O ministro do Trabalho, Ronaldo Nogueira, informou nesta quinta-feira (8), em reunião com a Central Sindical Brasileira (CSB), que a reforma trabalhista deve ser encaminhada ao Congresso Nacional até o fim deste ano.

Entre as medidas em pauta, está a proposta que formalizará jornadas diárias de até 12 horas. Atualmente, contratos de trabalho com jornadas superiores a oito horas diárias são frequentemente questionados pela Justiça do Trabalho, que ainda não reconhece formalmente a jornada mais longa.

Com isso, o deputado federal por Sergipe André Moura (PSC), líder do Governo na Câmara dos Deputados e principal aliado de Valadares Filho (PSB) na campanha para Prefeitura de Aracaju, receberá de Michel Temer (PMDB) a tarefa de aprovar a ampliação da jornada de 8 para 12h.

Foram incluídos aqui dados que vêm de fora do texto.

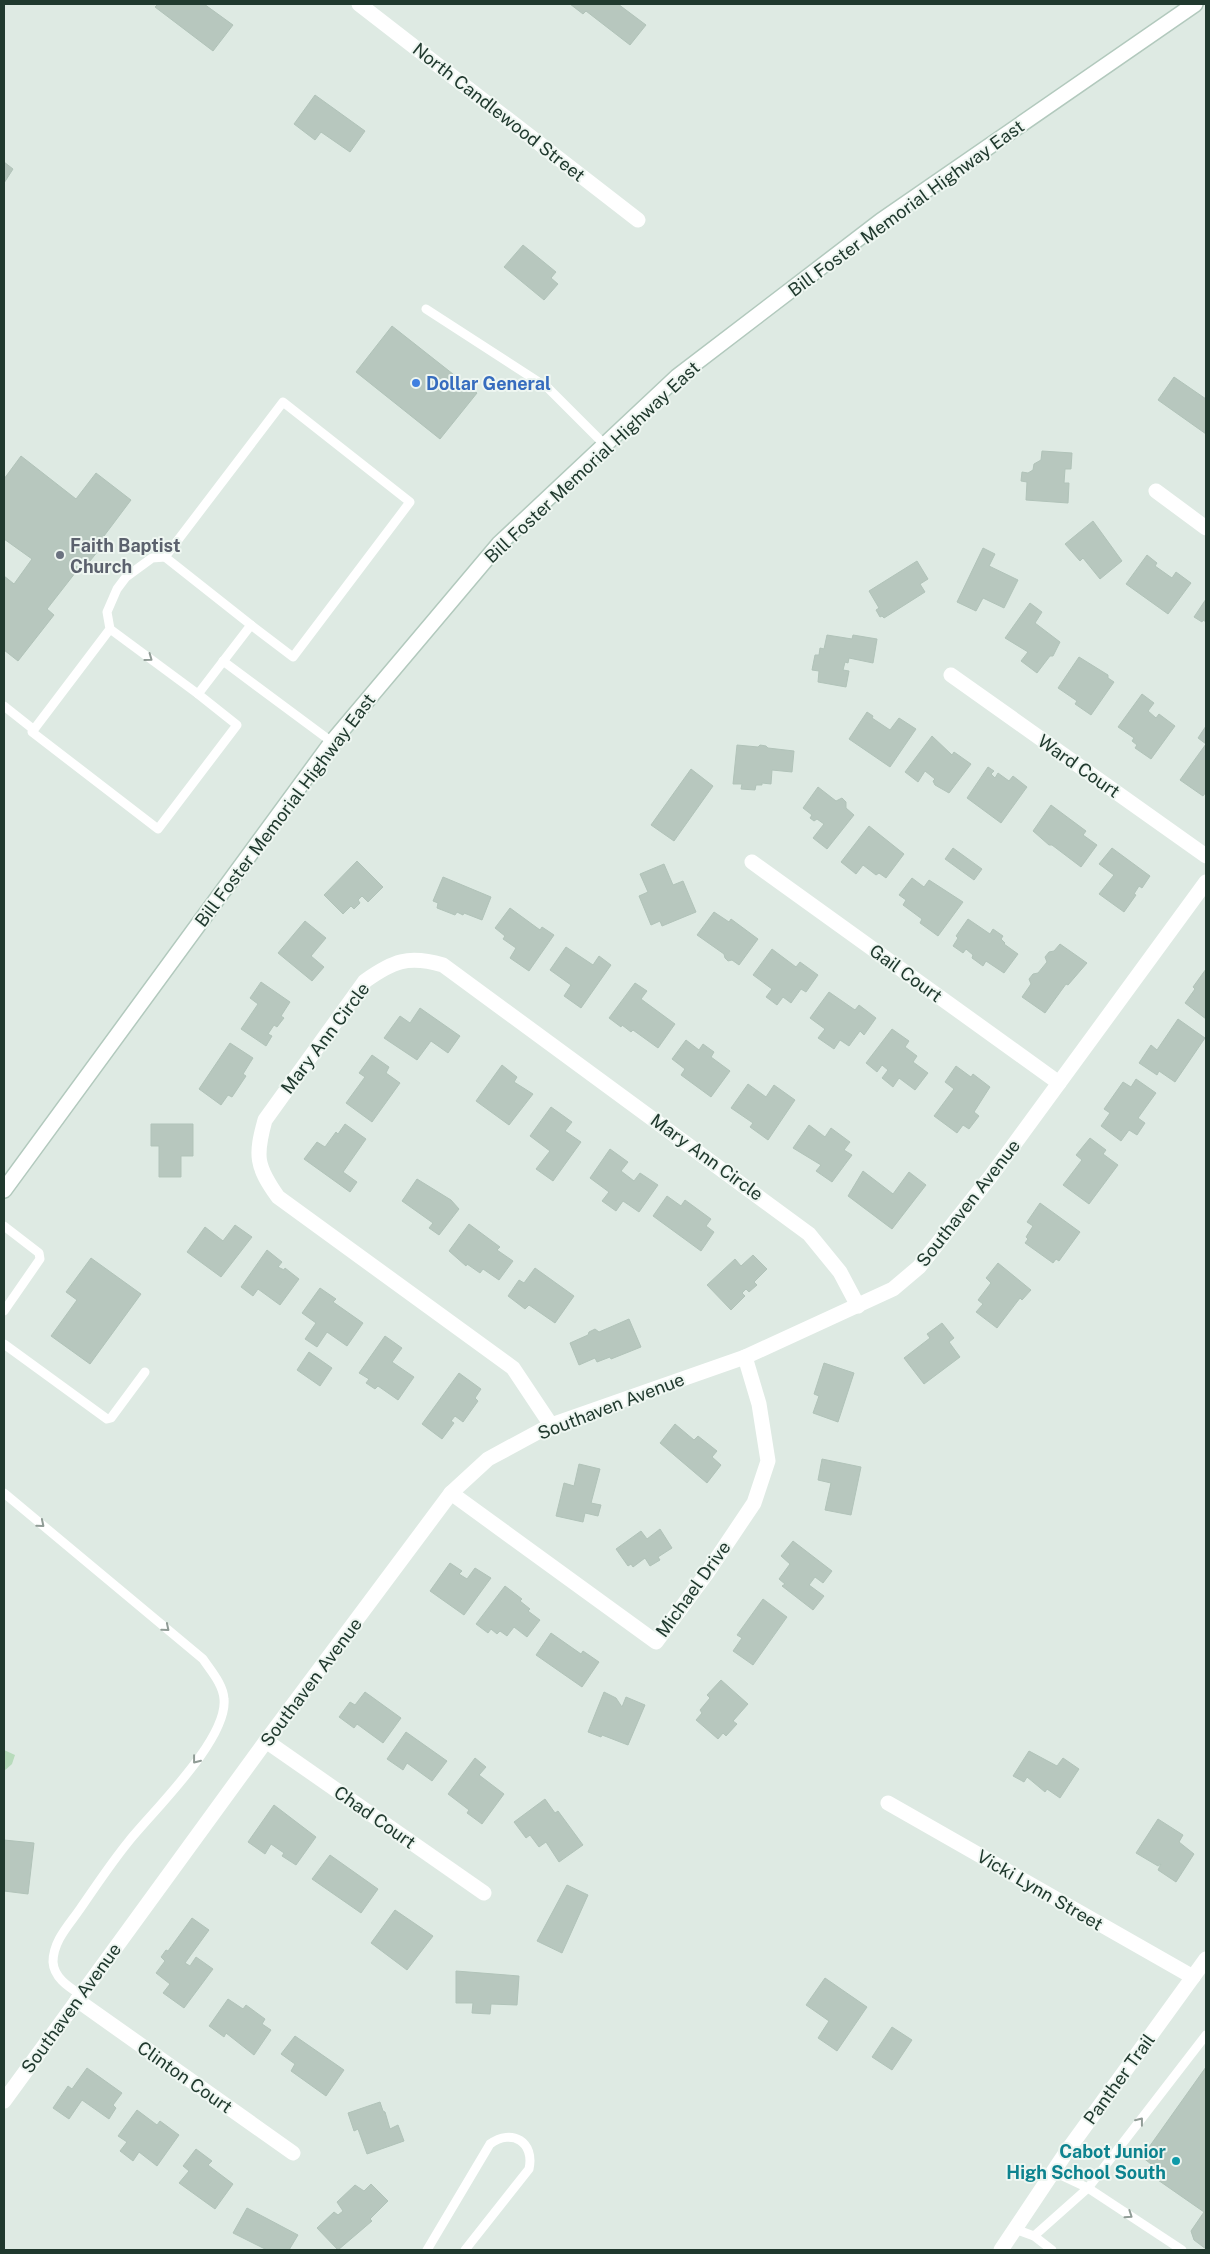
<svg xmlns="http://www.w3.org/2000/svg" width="1210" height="2254" viewBox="0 0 1210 2254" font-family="'Public Sans',sans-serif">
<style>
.green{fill:#b7dbbb}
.building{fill:#b7c7be;stroke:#b1c3b9}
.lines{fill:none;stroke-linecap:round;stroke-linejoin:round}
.secondary-casing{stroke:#b2c9bd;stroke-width:18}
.service{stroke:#fff;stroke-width:9}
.minor{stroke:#fff;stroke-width:15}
.tertiary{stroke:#fff;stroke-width:15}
.secondary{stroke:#fff;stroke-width:15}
.oneway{stroke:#909c96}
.shop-dot{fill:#3f7fe0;stroke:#eef6f1;stroke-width:2}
.worship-dot{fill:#6b7280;stroke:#eef6f1;stroke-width:2}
.culture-dot{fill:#0f9aa8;stroke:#eef6f1;stroke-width:2}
.labels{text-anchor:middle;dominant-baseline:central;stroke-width:4;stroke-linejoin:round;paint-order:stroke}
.street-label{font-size:18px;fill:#20392e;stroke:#eef6f1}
.shop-label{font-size:18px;font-weight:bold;fill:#366cbe;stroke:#eef6f1;text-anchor:start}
.worship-label{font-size:18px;font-weight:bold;fill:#5b616d;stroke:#eef6f1;text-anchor:start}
.culture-label{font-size:18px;font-weight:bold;fill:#0d838f;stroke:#eef6f1;text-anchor:end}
</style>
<rect width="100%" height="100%" fill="#deeae3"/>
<path class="green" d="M4,1750l11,5 -3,9 -8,7z"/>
<g class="building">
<path d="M158,4h46l29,21 -20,26 -58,-44z"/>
<path d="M570,4h48l28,21 -16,20 -44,-34 -3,3z"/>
<path d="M315,95l50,36 -15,21 -29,-20 -6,8 -21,-16z"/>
<path d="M4,162l9,7 -9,14z"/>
<path d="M523,245l33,27 -5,6 7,6 -14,16 -40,-33z"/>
<path d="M392,326l85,67 -37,46 -84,-67z"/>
<path d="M1174,377l32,22v35l-48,-34z"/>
<path d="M1042,451l30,2 -1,16h-6l-1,14h5l-1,20 -42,-3 1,-18 -6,-1 1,-9 6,1 5,-3 1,-6 7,-4z"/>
<path d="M21,456l55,43 20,-26 35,27 -33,44 -6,-5 -3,5 9,7 -12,15 -9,-7 -4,5 6,4 -32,41 7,6 -36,46 -14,-11v-74l10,8 18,-25 -28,-20v-60z"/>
<path d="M1093,521l29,40 -22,18 -17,-21 -3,3 -15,-17z"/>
<path d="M983,548l12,6 -6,12 29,14 -14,28 -21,-10 -7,13 -19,-9z"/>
<path d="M1147,555l10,8 -2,3 17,12 4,-6 15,11 -23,31 -42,-30z"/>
<path d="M917,561l11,18 -8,5 5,8 -41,26 -2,-2 -2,1 -4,-7 3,-2 -10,-17z"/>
<path d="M1206,599v23l-3,-2 -1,2 -8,-5z"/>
<path d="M1030,603l12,9 -7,11 25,19 -7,14h-3l-13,17 -16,-12 7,-9 -23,-14z"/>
<path d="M827,635l25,4 1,-4 24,4 -4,24 -24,-5 -1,5 -3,-1 -2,8 6,1 -3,16 -28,-5 1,-11 -7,-1 3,-15h4l1,-7 4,1z"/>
<path d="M1079,657l29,18v3l6,4 -23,33 -16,-11 2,-3 -19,-13z"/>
<path d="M1142,694l12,9 -6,8 8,7 3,-4 16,12 -24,33 -16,-11 2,-3 -5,-4 2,-3 -16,-11z"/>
<path d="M867,712l6,4 -1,2 18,12 9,-12 17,11 -26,38 -41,-28z"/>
<path d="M1206,726v66l-3,4 -23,-16 26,-36 -8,-6z"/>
<path d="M932,736l20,19 2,-3 17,12 -22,29 -14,-8 -2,-4 2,-2 -10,-8 -7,11 -13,-10z"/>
<path d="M737,745l21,2 2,-2 6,1 2,2 26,3 -2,21 -20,-2 -1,14 -9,-1v2h-6l-1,5 -14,-1 1,-5h-9z"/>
<path d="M988,767l6,4 -3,3 4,4 3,-5 11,8 4,-5 14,11 -26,36 -34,-25z"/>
<path d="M691,769l22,17 -39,55 -23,-16z"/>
<path d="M818,787l18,14 6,-3 4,4v6l8,7 -27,34 -14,-11 11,-14 -7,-5 -3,2 -4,-3 2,-3 -9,-7z"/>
<path d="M1051,805l35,26 -3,4 14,10 -16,22 -29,-22h-3l-16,-14z"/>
<path d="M869,826l35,28 -18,24 -7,-5 -3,2 -13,-10 -7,9 -15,-12z"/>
<path d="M953,848l29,21 -8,11 -29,-21z"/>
<path d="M1112,848l38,28 -8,12 -3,-2 -5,8 2,1 -12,17 -25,-18 15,-19 -15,-11z"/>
<path d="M357,861l26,26 -15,15 -6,-6 -4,4 2,3 -6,6 -3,-3 -8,8 -19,-19z"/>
<path d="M664,864l9,21 10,-4 13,31 -34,14 -2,-5 -9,4 -12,-29 9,-4 -8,-18z"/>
<path d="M443,877l48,20 -9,23 -18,-7 -1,2 -6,-3 -2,3 -18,-7 1,-5 -5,-2z"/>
<path d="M912,878l12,9 5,-7 34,22 -25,34 -18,-13 2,-4 -19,-14 3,-5 -7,-5z"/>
<path d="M510,908l30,22 2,-3 12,8 -25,36 -19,-13 6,-10 -13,-9 2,-3 -10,-8z"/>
<path d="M714,912l15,10 2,-3 27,20 -19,26 -7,-5 -4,1 -3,-3 -1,-4 -27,-19z"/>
<path d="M968,919l22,15 3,-5 10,7 -2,3 4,4 -1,1 14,10 -14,19 -18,-12 -3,5 -11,-8 1,-3 -7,-6 -3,4 -10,-7 5,-8 -2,-2z"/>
<path d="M305,921l21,17 -15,18 13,11 -12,14 -34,-28z"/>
<path d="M1060,944l27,19 -19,22 -2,-1 -21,29 -23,-16 9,-13 -2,-5 4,-5 5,-1 9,-11 -2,-5 4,-5 5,-1z"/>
<path d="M566,947l27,18 6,-9 12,9 -30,43 -17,-12 7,-11 -21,-15z"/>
<path d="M772,949l24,18 4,-5 18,13 -12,17 -5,-3 -10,14 -8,-6 -6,8 -11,-8 6,-8 -19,-14z"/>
<path d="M1206,969v50l-21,-16 10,-14 -2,-2z"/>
<path d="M261,982l29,20 -9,14 3,2 -7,9 -3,-2 -6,9 4,2 -6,10 -25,-17 17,-25 -8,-6z"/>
<path d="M635,983l12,8 -6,8 34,25 -17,24 -25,-18 -2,2 -9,-7 -1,2 -12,-9z"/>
<path d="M829,992l26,18 4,-5 17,13 -12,17 -4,-4 -11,15 -9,-6 -6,9 -16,-11 7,-9 -15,-11z"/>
<path d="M420,1008l40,28 -12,17 -17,-12 -14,19 -33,-22 16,-22 10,7z"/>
<path d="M1178,1019l27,19 -30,44 -16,-11 -2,4 -18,-12 12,-18 6,5z"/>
<path d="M892,1029l17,12 -4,6 12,9 -4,6 15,11 -13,17 -16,-12 -6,9 -11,-9 6,-8 -6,-5 -5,7 -11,-9z"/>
<path d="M686,1040l13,10 4,-6 11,8 -3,5 19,14 -19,26 -30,-22 4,-6 -13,-10z"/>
<path d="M230,1043l23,15 -10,16 3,2 -14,21 -4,-2 -7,10 -22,-16z"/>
<path d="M372,1055l17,12 -3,6 14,10 -28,39 -26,-19 19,-26 -6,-4z"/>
<path d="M502,1065l15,12 -3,5 19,12 -24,31 -33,-24z"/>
<path d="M956,1066l15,11 2,-3 17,13 -16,25 5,4 -10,13 -6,-4 -6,8 -23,-17 20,-27 -9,-7z"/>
<path d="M1136,1079l20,14 -18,25 7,5 -8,12 -8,-5 -8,11 -20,-15 9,-13 -6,-4 19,-27 8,5z"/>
<path d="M748,1084l18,13 8,-12 21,15 -27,40 -18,-13 3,-4 -22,-15z"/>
<path d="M551,1107l21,15 -7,9 16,11 -28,39 -17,-12 14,-18 -20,-15z"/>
<path d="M151,1124h42v32h-12v21h-22v-31h-8z"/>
<path d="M345,1124l21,15 -23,33 14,10 -7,10 -46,-33 13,-17 8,5 11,-15 2,2z"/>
<path d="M809,1125l16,12 6,-9 19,14 -6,8 8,5 -20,27 -16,-11 5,-6 -28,-17z"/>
<path d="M1090,1138l16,12 -3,4 15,11 -29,39 -26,-19 19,-25 -6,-5z"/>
<path d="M610,1149l18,13 -7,9 13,10 6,-8 18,12 -19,27 -16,-11 -7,10 -14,-10 7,-9 -19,-14z"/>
<path d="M863,1171l30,23 16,-22 17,13 -34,44 -44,-33z"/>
<path d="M417,1179l34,21 8,9 -20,26 -10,-7 4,-5 -31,-22z"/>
<path d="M667,1196l14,10 4,-6 26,19 -5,7 8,6 -13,19 -48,-35z"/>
<path d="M1040,1203l40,29 -21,29 -3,-2 -3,4 -28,-20 3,-4 -2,-2 7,-11 -6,-4z"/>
<path d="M469,1224l31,23 -3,3 16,11 -14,19 -16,-11 -3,4 -13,-9 -1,2 -17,-15z"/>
<path d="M235,1225l17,12 -31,40 -34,-25 18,-25 18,14z"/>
<path d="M267,1250l15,12 -4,5 6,3 1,-2 14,11 -19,26 -22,-16 -5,7 -12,-9z"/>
<path d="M753,1255l14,14 -13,13 3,3 -8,7 -3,-3 -4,4 3,3 -14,14 -24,-25 28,-26 6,7z"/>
<path d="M91,1258l50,36 -51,70 -39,-28 26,-36 -11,-8z"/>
<path d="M998,1263l33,27 -9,10 -2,-2 -23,30 -21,-16 7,-8 -5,-4 13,-17 -5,-5z"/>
<path d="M535,1268l39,28 -19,27 -26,-18 -4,4 -17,-13 11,-16 5,3z"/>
<path d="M320,1288l16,11 -3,3 30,21 -16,23 -20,-14 -10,15 -12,-8 11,-16 -14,-10z"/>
<path d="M629,1319l12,28 -30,12 -1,-2 -13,5 -2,-4 -16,7 -9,-22 18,-8 1,-3 6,-3 4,3z"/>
<path d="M942,1323l12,15 -5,4 11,15 -36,27 -20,-26 26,-20 -3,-4z"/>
<path d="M385,1336l17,12 -10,14 22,15 -16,23 -20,-14 -3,3 -9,-6 3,-4 -10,-6z"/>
<path d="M309,1352l23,16 -12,18 -23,-16z"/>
<path d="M824,1363l30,10 -16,49 -25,-9 6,-17 -5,-2z"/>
<path d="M459,1373l22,16 -6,9 3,3 -15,21 -8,-6 -4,5 3,2 -12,16 -20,-15z"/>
<path d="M675,1424l19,16 4,-4 19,15 -5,6 9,8 -14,18 -47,-40z"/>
<path d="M822,1459l39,8 -10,48 -26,-5 6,-27 -13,-3z"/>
<path d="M579,1464l21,5 -9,34 10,2 -3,11 -13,-3 -2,9 -27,-6 8,-33 10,3z"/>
<path d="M660,1529l12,19 -14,9 2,3 -10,6 -5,-8 -12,9 -2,-3 -3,2 -12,-17 25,-18 6,8z"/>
<path d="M793,1541l39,30 -9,12 -8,-6 -6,8 15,11 -11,14 -31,-24 3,-2 -6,-5 11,-15 -9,-8z"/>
<path d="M450,1563l12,8 -3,3 8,5 8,-11 16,10 -27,37 -34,-24z"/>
<path d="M505,1586l17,13 -2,2 10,8 -2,2 12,9 -13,17 -13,-10 -7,9 -7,-5 -3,3 -6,-5 -3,4 -12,-9z"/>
<path d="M763,1599l24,18 -34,48 -20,-14 9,-13 -5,-3z"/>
<path d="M551,1633l30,21 2,-3 16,11 -17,25 -46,-32z"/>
<path d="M721,1680l27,24 -15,17 4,3 -11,12 -3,-3 -5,6 -22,-19 6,-7 -2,-3 10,-12 -3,-3z"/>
<path d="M365,1692l36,26 -18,25 -26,-19 -3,4 -15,-11 11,-15 5,3z"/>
<path d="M604,1692l12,6 6,9 4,-10 19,8 -17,40 -26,-10 -1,2 -13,-5z"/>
<path d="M406,1732l41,29 -15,20 -25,-18 -4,7 -16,-11z"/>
<path d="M1029,1751l28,15 6,-8 16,11 -19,29 -13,-9 -2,3 -18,-15 -3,5 -11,-6z"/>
<path d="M475,1758l11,9 -7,8 25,19 -22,30 -15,-11 2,-3 -21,-16z"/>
<path d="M545,1799l10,14 3,-2 25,34 -24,17 -13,-20 -7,5 -9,-12 -4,3 -12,-16z"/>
<path d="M274,1805l42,32 -20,28 -14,-9 2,-3 -13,-9 -6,10 -17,-12z"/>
<path d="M1158,1819l25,16 -4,7 15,12 -18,28 -18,-12 3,-6 -3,2 -22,-13z"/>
<path d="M4,1840l30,3 -6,51 -24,-3z"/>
<path d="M330,1855l48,34 -17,24 -49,-34z"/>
<path d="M567,1885l21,10 -26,58 -25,-12z"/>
<path d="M395,1910l38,26 -26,34 -36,-27z"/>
<path d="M192,1918l17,12 -24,33 5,3 6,-9 17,12 -29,39 -21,-15 7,-9 -14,-11 9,-12 -4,-4 5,-7 2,1z"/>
<path d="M456,1971l63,5 -2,29 -26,-1 -1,10 -18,-1 1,-10h-17z"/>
<path d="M825,1978l42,29 -30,44 -19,-13 11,-17 -23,-16z"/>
<path d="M228,1999l15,10 3,-4 19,14 -3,5 9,6 -17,25 -28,-22 -2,4 -15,-11z"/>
<path d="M892,2027l20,13 -20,30 -20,-13z"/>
<path d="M295,2036l49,34 -18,26 -35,-25 4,-7 -14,-10z"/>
<path d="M1206,2067v182l-12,-9 -3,-9 13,-19 -59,-41 6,-7 -9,-7z"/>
<path d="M87,2068l35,25 -9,12 3,3 -7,11 -27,-19 -13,19 -16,-11 15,-22 4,3z"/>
<path d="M380,2102l3,9 2,1 5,17 8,-4 6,16 -37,13 -9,-25 -4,2 -6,-18z"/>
<path d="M137,2110l20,15 3,-4 19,14 -22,31 -18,-14 -6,9 -13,-10 7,-9 -9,-6z"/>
<path d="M196,2149l16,12 -4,4 25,19 -18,25 -36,-26 10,-12 -6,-5z"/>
<path d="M371,2184l17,17 -18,18 2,2 -34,29 -21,-22 17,-16 4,3 5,-4 -6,-9 18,-17 9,6z"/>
<path d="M247,2208l51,27 -9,15h-22l-34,-17z"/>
</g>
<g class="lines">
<defs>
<path id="secondary" d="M4,1190l328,-448 167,-198 178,-167 204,-156 314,-217"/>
</defs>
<use href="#secondary" class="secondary-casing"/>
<g class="service">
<path d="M426,309l122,79 57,57"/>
<path d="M283,402l127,100 -117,155 -42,-32 -53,69 39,31 -79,104 -126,-97 78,-103 -3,-17 10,-23 9,-12 26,-19 13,-1z"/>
<path d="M165,557l86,68"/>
<path d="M110,629l88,65"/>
<path d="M223,661l109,81"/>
<path d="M4,706l29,23"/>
<path d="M4,1226l35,27 1,6 -36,52"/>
<path d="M4,1344l103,75 4,-1 34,-46"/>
<path d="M4,1493l199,166c8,12 20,25 21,40 4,40 -70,111 -95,142 -18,22 -33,45 -49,68 -11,16 -27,32 -27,53 1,16 16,25 28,33"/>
<path d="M1054,2172l34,16 94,62"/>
<path d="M1015,2229l19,7 18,14"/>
<path d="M1034,2236l54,-48 118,-153"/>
<path d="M427,2250l63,-106c22,-16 45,-2 39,25l-64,81"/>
</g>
<g class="minor">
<path d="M359,4l279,216"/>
<path d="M1156,491l50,37"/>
<path d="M951,675l255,181"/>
<path d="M752,862l307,221"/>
<path d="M551,1425l-38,-57 -235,-171c-22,-31 -23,-41 -13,-77l100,-139c28,-20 43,-26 78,-16l366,269 31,38 18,34"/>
<path d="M451,1493l205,149 51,-69 47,-70 14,-42 -9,-57 -14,-47"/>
<path d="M266,1741l218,152"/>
<path d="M888,1803l305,174"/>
<path d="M77,2000l216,153"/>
<path d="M4,2101l262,-360 185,-248 37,-34 63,-34 194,-68 148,-68 26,-22 72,-91 215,-294"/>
</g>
<path class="tertiary" d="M1001,2250l66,-99 139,-192"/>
<use href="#secondary" class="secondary"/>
</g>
<defs><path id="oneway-chevron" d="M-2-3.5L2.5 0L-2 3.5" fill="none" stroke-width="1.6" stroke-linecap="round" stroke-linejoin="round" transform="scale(1.25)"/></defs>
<g class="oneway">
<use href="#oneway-chevron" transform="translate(149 658) rotate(36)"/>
<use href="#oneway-chevron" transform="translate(41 1524) rotate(40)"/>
<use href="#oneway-chevron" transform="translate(166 1628) rotate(40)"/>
<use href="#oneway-chevron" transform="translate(196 1760) rotate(128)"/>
<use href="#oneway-chevron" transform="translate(1140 2121) rotate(-52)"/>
<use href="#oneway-chevron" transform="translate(1129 2215) rotate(34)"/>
</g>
<circle class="shop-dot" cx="416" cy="383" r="5"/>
<circle class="worship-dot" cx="60" cy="555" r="5"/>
<circle class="culture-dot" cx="1176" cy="2161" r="5"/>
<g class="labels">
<g class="street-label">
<text transform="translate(499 112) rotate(38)">North Candlewood Street</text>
<text transform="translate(906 208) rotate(-36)">Bill Foster Memorial Highway East</text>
<text transform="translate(592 462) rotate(-43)">Bill Foster Memorial Highway East</text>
<text transform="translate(1079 766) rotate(35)">Ward Court</text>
<text transform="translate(285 810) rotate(-53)">Bill Foster Memorial Highway East</text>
<text transform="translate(906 973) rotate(36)">Gail Court</text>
<text transform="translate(325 1038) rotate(-53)">Mary Ann Circle</text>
<text transform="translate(707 1157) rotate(36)">Mary Ann Circle</text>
<text transform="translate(968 1203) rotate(-52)">Southaven Avenue</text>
<text transform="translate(611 1406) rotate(-21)">Southaven Avenue</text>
<text transform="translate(693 1589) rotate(-54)">Michael Drive</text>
<text transform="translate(311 1682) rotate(-53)">Southaven Avenue</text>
<text transform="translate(375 1817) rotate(35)">Chad Court</text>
<text transform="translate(1040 1890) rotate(30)">Vicki Lynn Street</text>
<text transform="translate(71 2008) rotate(-54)">Southaven Avenue</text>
<text transform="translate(185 2077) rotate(35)">Clinton Court</text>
<text transform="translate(1119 2079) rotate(-54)">Panther Trail</text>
</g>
<g class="shop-label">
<text x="426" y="383">Dollar General</text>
</g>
<g class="worship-label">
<text x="70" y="545">Faith Baptist<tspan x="70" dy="21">Church</tspan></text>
</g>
<g class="culture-label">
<text x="1166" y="2151">Cabot Junior<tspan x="1166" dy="21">High School South</tspan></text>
</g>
</g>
<rect width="1210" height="2254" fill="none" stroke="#20392e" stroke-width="10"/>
</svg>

O deputado do PSC sempre seguiu a cartilha das pautas conservadoras ou que beneficiavam seu grupo político. Foi, por exemplo,presidente da Comissão Especial da Câmara que defendeu a redução da maioridade penal. Foi também o sub-relator da CPI da Petrobras responsável pela contratação de uma empresa de espionagem para investigar delatores da Operação Lava Jato e age como um fidelíssimo aliado de Eduardo Cunha.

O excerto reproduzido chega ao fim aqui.